SINGAPORE -- Raffles Medical Group, Singapore's leading private healthcare provider, has announced its first hospital overseas, a 400-bed international general facility in Shanghai's Pudong New Area.
The Shanghai New Bund International Hospital Project is an 800-million-yuan ($128.9 million) joint venture with Shanghai LuJiaZui Group, a land and real estate company in China, with no completion date announced as yet.
"With its local population of 23 million, of which 53% are middle class and above, Shanghai is an attractive medical hub for affluent Chinese from other provinces," said Dr Loo Choon Yong, executive chairman of Raffles Medical Group. Loo noted that hospital bed occupancies average 95.5% in Shanghai compared to the national average of 64.6%.

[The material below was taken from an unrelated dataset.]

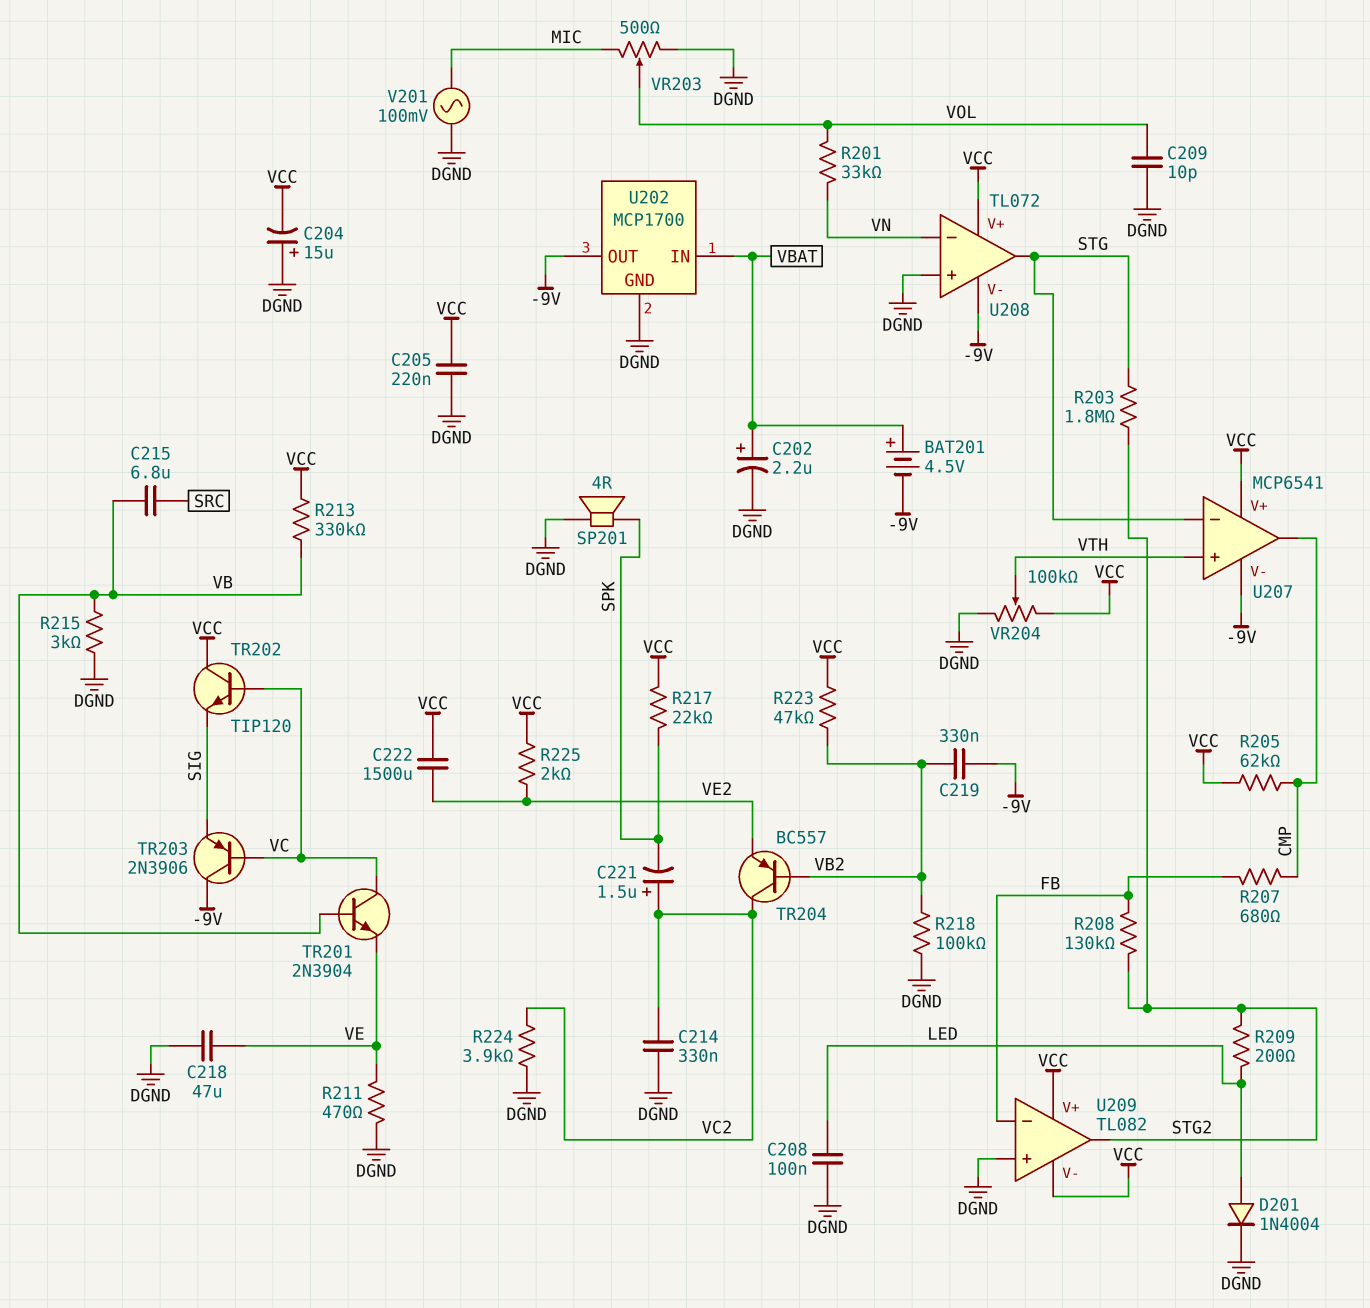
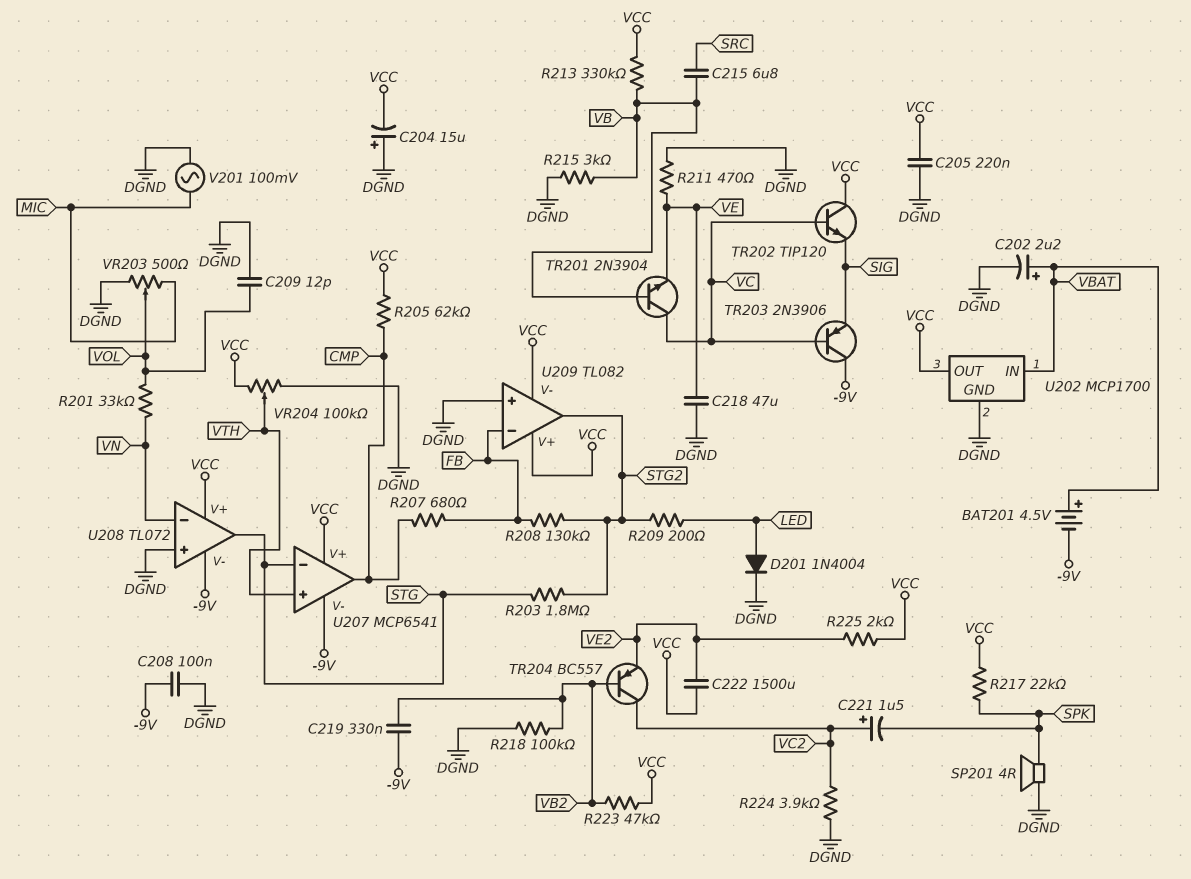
C208: 100nF (DGND, LED) -> 100nF (-9V, DGND)
C209: 10pF (DGND, VOL) -> 12pF (DGND, VOL)
C214: 330nF (DGND, VC2) -> none
U202 pin OUT: -9V -> VCC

The new facility will offer the latest technology in specialties such as cardiology, and is also expected to attract regional and international patients. Local Chinese doctors will receive extra training during the construction period.
"What is driving healthcare services growth is the government's policy shift to allow more foreign ownership," said Leon Perera, chief executive officer Spire Research and Consulting. According to Perera, the goal is to win back the 60,000 medical tourists who travel each year outside China for treatment.
He believes Raffles Medical could face competition, especially from U.S. and Asian healthcare groups. One is Singapore's Parkway Pantai, a subsidiary of Malaysian hospital operator IHH Healthcare, which already operates in China, Malaysia and Singapore.
"While Raffles can leverage its great brand name and track record, competition will be keen and time is of the essence, so as to secure the many first mover advantages available in this industry," said Perera.